Monday, December 14, 2009

Community Life of the Beguines

As I progress through the little volume titled, "Deaconesses in Europe and Their Lessons for America" (by Jane Marie Bancroft), I am fascinated to discover that even though the office of deaconess may not have been continuously present in either the Eastern or Western Churches, there were many ways (outside of convents) in which women were banding together to give service to God and their fellowman.

One case in point is the various communities of "Beguines," who are known to have lived from the 12th century onward, in the Netherlands, in Belgium, along the Rhine River, in Switzerland, and in eastern France. During the first half of the 13th Century, there were thousands of Beguines. For some reason they began to be persecuted, nuns disliked them, and the Pope withdrew his "protection" of them. At the time of the Reformation, many of these women became Protestant, but continued to resemble sisterhoods of Catholicism.

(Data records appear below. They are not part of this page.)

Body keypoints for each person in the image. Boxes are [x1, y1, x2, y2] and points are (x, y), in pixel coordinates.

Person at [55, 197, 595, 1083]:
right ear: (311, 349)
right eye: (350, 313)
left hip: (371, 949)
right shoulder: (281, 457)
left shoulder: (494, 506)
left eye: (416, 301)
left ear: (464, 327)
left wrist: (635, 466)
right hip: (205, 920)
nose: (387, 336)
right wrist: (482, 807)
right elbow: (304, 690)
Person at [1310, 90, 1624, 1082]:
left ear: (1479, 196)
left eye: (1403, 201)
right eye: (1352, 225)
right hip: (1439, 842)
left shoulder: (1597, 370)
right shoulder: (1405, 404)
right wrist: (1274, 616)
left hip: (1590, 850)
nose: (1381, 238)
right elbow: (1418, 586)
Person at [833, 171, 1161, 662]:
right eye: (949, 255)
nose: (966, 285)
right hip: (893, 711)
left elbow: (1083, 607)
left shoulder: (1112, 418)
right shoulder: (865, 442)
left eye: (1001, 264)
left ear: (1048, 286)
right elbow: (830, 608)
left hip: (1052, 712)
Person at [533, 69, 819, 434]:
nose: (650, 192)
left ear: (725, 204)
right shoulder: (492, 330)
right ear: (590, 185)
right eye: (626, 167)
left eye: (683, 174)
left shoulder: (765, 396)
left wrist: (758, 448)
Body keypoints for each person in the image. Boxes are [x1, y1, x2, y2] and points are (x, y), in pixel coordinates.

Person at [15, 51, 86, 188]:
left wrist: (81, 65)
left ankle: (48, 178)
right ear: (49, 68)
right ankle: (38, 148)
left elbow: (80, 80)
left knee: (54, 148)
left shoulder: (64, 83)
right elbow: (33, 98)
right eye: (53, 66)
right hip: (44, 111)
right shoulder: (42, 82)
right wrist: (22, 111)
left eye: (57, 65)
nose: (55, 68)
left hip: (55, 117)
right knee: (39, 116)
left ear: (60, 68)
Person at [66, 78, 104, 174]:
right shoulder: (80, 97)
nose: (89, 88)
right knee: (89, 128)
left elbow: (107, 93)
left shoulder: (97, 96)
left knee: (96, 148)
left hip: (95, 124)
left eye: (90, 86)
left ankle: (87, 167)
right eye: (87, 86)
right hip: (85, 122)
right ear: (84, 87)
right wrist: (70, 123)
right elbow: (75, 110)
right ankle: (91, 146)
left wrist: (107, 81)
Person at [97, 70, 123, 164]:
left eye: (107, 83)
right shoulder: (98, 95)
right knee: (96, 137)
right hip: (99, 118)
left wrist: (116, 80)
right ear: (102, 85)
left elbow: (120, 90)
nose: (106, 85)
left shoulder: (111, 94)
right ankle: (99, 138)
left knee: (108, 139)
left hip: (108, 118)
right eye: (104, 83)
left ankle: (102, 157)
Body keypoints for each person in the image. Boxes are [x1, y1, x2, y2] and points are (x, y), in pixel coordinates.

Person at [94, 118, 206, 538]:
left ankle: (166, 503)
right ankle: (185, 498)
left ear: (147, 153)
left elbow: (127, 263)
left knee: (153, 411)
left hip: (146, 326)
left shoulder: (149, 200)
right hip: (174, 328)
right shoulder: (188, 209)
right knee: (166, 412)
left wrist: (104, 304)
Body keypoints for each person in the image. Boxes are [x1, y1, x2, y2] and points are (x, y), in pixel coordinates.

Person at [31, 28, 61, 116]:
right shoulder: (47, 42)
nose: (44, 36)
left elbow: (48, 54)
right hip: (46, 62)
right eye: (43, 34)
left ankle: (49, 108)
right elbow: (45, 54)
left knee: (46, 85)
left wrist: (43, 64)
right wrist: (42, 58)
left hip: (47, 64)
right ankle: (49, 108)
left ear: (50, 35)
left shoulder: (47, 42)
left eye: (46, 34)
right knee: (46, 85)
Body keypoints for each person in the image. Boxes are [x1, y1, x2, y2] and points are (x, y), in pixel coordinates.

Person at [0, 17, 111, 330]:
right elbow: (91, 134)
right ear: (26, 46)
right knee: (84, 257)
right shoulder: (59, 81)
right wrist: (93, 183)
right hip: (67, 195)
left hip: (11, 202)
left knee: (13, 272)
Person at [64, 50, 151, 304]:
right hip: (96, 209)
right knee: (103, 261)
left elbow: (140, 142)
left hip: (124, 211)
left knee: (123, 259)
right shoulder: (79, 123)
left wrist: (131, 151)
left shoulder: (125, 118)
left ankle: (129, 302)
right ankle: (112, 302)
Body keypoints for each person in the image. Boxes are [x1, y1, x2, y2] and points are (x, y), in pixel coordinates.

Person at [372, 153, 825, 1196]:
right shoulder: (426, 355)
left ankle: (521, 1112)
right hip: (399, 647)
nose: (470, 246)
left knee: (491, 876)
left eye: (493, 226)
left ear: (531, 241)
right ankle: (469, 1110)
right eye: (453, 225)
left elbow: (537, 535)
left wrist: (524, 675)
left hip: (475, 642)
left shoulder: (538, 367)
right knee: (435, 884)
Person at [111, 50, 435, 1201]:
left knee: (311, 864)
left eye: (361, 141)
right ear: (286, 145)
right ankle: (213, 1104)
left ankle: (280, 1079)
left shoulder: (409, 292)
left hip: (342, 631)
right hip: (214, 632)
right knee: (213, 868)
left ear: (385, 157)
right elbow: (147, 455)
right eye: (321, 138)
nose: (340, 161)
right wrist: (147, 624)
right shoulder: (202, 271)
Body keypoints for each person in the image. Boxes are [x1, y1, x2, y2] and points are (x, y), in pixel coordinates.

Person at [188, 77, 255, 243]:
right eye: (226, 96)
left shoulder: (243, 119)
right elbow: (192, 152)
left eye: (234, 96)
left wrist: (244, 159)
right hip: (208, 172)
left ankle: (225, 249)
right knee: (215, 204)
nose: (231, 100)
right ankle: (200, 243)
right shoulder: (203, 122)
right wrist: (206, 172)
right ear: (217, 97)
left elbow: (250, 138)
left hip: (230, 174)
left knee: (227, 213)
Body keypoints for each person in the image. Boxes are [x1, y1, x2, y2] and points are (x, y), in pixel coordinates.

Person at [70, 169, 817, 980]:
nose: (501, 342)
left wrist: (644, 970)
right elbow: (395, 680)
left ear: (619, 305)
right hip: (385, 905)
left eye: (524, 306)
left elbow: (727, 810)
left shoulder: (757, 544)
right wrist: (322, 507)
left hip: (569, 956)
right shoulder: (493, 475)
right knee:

As for the life and work of the Beguines, Bancroft explains:

"As a rule they lived alone, in separate small houses build closely together and surrounded by a wall. Each house bore on its door the sign of the cross, and with every Beguine court there were invariably two large buildings - a church and a hospital; the one for the worship of the sisters, the other the field of their self-denying ministrations. At first they were in no wise distinguished in their dress from other women, but in time they wore a habit which varied in color with each establishment, but was generally blue, gray, or brown. The veil was invariably white. The sisters had to earn, or partly earn, their own livelihood. In the time remaining they rendered essential service in performing acts of charity. They received orphans to bring up and educate, taught little children, nursed the sick, performed the last offices for the dead, and bound themselves by good deeds closely with the lives of the people. They were in no sense isolated from the world, but lived busy, useful lives in the midst of the world. They could leave the community at any time, and after severing their connection with it were free to marry. They also retained control of their own property."

This strikes me as a pretty modern arrangement for women in the 13th-19th centuries! And except for the living together in groups of houses, pretty close to how some deaconess communities serve today.

1 comment:

  1. This is really interesting, as well. They sound like a sort of cross between deaconesses and widows.

    Something you mentioned raised a question that I have kept meaning to ask but keep forgetting. You mentioned that in the Lutheran tradition, deaconesses are commissioned. Is there a particular reason why they (you) are no longer ordained or is it not a great difference from ordination? Please forgive my ignorance. I know that subtle nuances exist in these types of terminilogy (such as the cheirotonia and cheirothesia I mentioned on my blog) but I am not sufficiently familiar with the Lutheran tradition to know exactly where the distinctions fall and what the history is.